3. Produce a new intermediate signed by the new root.
4. Distribute the new `root_ca.crt` to every managed host via
   `ca_trust`.
5. Every operator runs `step ca bootstrap --force` with the new
   fingerprint. Update the canonical fingerprint block in
   {doc}`ca-client-onboarding`.
6. Rotate every internal service config that hard-codes the root
   path.

**Verification.** Same as *Root rotation* above.
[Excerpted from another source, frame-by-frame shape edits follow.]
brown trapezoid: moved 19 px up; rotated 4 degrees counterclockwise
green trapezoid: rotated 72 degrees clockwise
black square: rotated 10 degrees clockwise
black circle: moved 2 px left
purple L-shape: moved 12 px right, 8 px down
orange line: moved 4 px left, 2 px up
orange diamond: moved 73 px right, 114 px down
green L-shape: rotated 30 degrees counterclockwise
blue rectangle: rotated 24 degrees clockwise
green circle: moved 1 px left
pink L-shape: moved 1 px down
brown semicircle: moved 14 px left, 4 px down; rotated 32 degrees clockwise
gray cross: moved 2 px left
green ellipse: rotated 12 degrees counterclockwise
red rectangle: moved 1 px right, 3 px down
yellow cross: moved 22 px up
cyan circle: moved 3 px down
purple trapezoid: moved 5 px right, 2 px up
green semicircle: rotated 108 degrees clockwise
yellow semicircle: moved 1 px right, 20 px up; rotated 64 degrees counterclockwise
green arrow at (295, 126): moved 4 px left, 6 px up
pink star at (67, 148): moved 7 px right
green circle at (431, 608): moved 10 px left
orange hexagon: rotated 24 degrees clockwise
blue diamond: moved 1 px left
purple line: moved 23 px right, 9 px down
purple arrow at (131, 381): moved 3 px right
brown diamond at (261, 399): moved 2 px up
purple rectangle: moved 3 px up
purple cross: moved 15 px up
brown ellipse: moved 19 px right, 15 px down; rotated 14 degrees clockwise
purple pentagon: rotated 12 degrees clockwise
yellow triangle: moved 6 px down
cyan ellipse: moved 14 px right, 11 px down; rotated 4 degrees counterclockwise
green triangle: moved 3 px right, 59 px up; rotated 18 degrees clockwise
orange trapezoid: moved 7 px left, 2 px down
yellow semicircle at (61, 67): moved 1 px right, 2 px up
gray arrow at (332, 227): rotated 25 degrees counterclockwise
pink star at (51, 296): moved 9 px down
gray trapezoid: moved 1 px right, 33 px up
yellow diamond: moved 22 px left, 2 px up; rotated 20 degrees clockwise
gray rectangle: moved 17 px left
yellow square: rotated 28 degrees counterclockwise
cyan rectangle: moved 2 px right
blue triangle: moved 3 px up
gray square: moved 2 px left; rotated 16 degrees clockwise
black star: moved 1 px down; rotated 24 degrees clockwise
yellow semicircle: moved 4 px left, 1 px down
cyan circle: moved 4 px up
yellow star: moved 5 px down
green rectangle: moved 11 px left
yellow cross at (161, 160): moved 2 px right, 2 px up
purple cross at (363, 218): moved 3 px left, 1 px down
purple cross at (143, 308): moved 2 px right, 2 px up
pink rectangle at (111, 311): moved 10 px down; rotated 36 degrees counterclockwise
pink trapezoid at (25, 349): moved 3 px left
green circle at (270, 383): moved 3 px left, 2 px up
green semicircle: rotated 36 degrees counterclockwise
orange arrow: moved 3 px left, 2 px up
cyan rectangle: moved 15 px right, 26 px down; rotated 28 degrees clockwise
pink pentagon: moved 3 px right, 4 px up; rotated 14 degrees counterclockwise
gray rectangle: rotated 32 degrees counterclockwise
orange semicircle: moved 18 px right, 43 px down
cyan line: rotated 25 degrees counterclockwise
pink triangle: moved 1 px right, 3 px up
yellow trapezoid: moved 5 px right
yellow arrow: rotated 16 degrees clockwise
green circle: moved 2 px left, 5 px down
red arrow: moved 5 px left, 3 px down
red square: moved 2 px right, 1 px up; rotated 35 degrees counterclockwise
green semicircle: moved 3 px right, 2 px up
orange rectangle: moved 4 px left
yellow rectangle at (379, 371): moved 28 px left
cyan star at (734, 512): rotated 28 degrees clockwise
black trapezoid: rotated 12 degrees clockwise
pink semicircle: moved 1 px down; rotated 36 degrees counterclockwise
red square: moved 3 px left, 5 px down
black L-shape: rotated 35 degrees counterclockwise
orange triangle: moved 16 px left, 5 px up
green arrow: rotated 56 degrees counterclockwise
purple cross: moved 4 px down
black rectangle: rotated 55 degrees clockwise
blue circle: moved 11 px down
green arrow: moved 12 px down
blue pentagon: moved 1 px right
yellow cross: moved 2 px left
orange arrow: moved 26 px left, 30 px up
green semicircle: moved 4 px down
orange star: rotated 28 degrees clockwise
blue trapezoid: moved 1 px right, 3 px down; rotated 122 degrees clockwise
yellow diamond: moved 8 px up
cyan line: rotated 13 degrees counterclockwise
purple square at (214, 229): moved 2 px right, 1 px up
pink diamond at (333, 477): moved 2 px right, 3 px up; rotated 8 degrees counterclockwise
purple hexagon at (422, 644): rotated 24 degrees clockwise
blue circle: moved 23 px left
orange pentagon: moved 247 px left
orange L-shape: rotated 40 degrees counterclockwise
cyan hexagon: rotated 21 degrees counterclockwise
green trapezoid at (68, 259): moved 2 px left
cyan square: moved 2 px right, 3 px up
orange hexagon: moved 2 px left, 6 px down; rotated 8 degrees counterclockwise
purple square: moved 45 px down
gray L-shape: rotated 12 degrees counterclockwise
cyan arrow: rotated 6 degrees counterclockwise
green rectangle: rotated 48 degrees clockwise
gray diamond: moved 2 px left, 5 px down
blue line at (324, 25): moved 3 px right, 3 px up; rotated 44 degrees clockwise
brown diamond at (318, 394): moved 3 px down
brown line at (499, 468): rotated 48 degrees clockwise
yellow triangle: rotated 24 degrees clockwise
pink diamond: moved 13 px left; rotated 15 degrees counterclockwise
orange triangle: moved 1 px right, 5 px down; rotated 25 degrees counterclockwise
**Rollback / escalation.** None — this is *Root rotation* by
incident rather than schedule.

## See also

- {doc}`background/ca-architecture` — why two HSMs, why offline
  root, and what each HSM actually protects.
- {doc}`ceremony/playbook` — the executable offline-root ceremony
  procedure (used for both root rotation and HSM #1 recovery).
- {doc}`ceremony/cutover-playbook` — the executable on-server
  cutover procedure (used after the ceremony to deploy the new
  root).
- {doc}`ca-day-to-day` — backup details and the routine vhost cert
  lifecycle (the happy path — this page is the unhappy path).
- {doc}`ca-provisioner-management` — for adding/updating/removing
  provisioners; this page is for *rotating* their material.